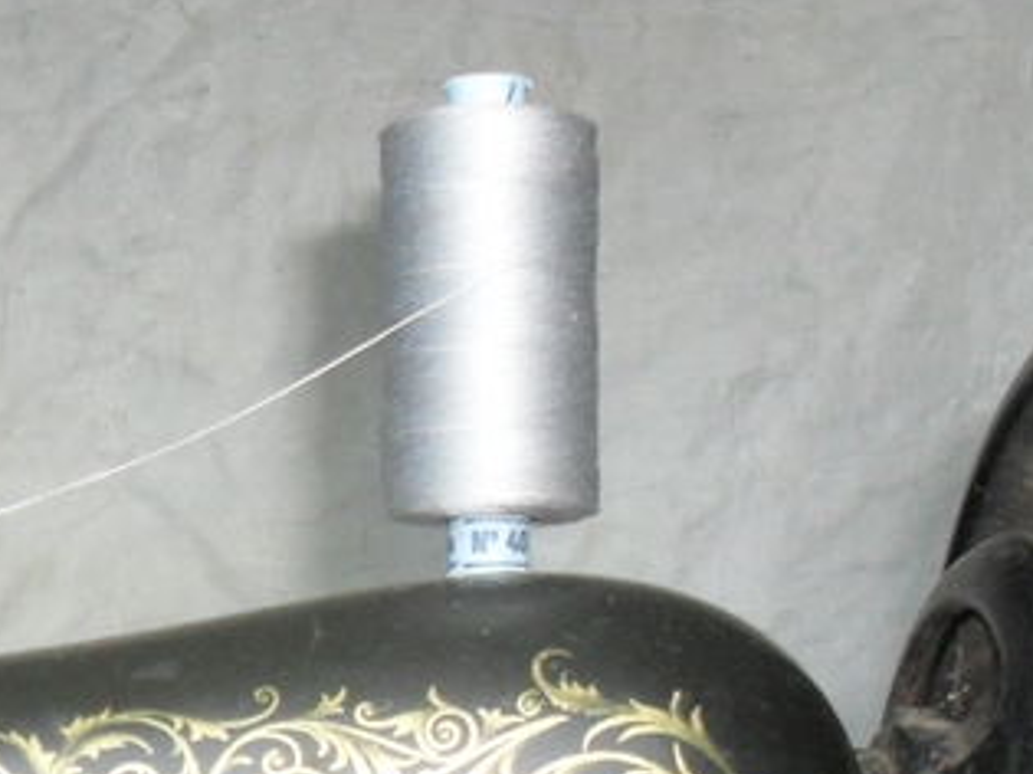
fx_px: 3311
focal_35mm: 111
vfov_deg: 12.6
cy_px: 1187
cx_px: 39
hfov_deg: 17.4
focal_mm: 6.3
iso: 200
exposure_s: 1/45
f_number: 3.2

Exercise description: Skip every picture and transcribe the data above exactly.

Completed task:
fx_px: 3311
focal_35mm: 111
vfov_deg: 12.6
cy_px: 1187
cx_px: 39
hfov_deg: 17.4
focal_mm: 6.3
iso: 200
exposure_s: 1/45
f_number: 3.2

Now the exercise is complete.